Stranded: This is the coolest overall album from Bryan Ferry's once-crazy-enough-to-be-hip band: something quite different from the post-Siren records, which are often soft and friendly enough to listen with your grandmother. The mood on Stranded isn't as downer-hallucinatory as on the all-time-sexiest-rock-album contender Country Life, (Avalon, though it wants to be, is far less cool than Stranded, and cool is more important in my book! - which of course, is Jay and the Americans, available at Amazon by clicking the graphic to your right) but in a much more funky, upbeat-hallucinatory, hyperactive, almost Sly Stonish 'rocking out' mode. "Street Life," "Amazona" and "Mother of Pearl," are among my all-time favorite Roxy tunes, loud enough to be rock 'n' roll, funky, yet driven by distorted guitars, musically sophisticated though not pretentious. And of course Roxy's ultimate tune, "A Song for Europe," hovers over ruckus with quiet abandon.

To anyone new to Roxy's early period, I'd suggest Stranded first, then Country Life or For Your Pleasure, rather than Siren, or the bursting-with-ideas but sloppy debut record. It's these three that represent the best the early band had to offer, whereas Siren is a polished, less immediately real attempt at reaching a larger U.S. audience. The 'post-punk' period after Manifesto, (and Roxy Music, being a creation that implied some sort of connection with glitz and glamour, were one of the bands most hated by Punk Rockers even as they thoroughly influenced the entire post-Punk 'New Wave" movement) is actually a very different band, a refined, elegant, tuxedo-wearing, perfectionist sound.

Stranded is concrete evidence that Brian Eno's departure was by no means the death knell for Roxy. Eddie Jobson is a top notch musician, if not of Eno's caliber, who nonetheless put his own stamp on the band's sound, bringing the violin and his own brand of keyboard stylings into the mix. Eno himself touted Stranded as the band's masterpiece.

Given the trajectory of their later careers, it would be reasonable to assume that it was Eno rather than Ferry who sparked the immense creative drive that was early Roxy Music. But here Eno is gone, and Stranded is a blindingly good LP. Some of the restlessness in the songs is gone - no longer do you feel that two or three or ten separate ideas have been packed into each song, yet far from relaxing into formula, every track explores new musical ground.
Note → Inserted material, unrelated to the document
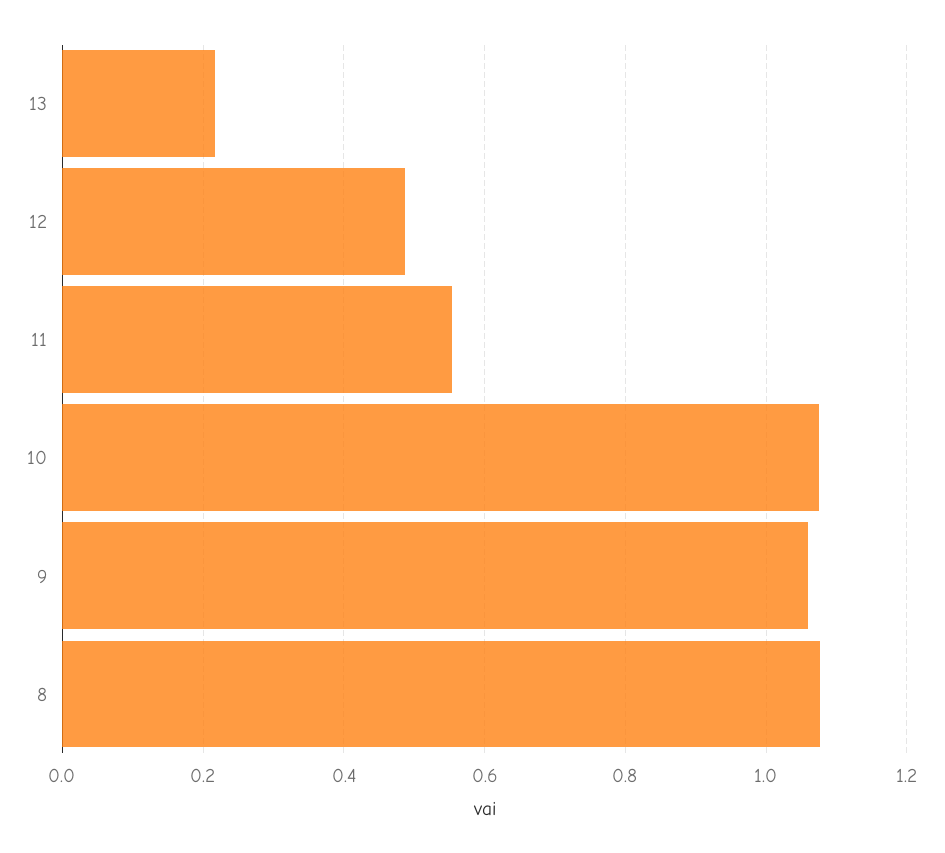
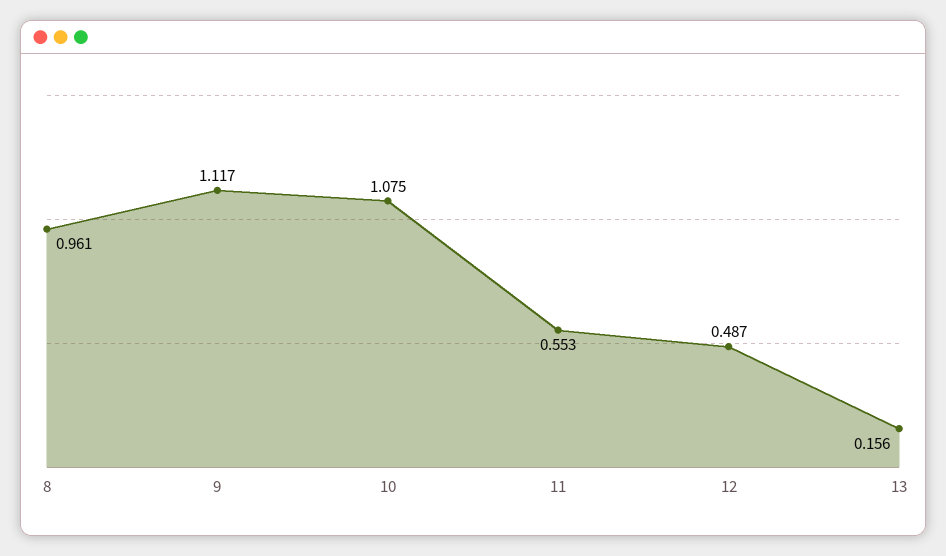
13: 0.22 -> 0.156
9: 1.06 -> 1.117
8: 1.08 -> 0.961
With "Mother of Pearl," Ferry spins an ode at once literate, glamorous and meaningless, in true aesthetic style: "Serpentine sleekness/ Was always my weakness/ Like a simple tune./ But no dilettante/ Filigree fancy/ Beats the plastic you." Still, the most surprising song here is the religious track "Psalm," a slow-moving rocker which builds inexorably to its supremely camp climax. Messianic themes are particularly germane to glam rock (Bowie was particularly aware of the way rock stars are worshiped like gods in Ziggy Stardust). But, in its apparent earnestness, "Psalm" summons up a sense of everything glam in Christianity itself - those kinky martyr stories, the opulence of the Catholic church, the rock-star pull of the charismatic preacher. Sumpin' eh?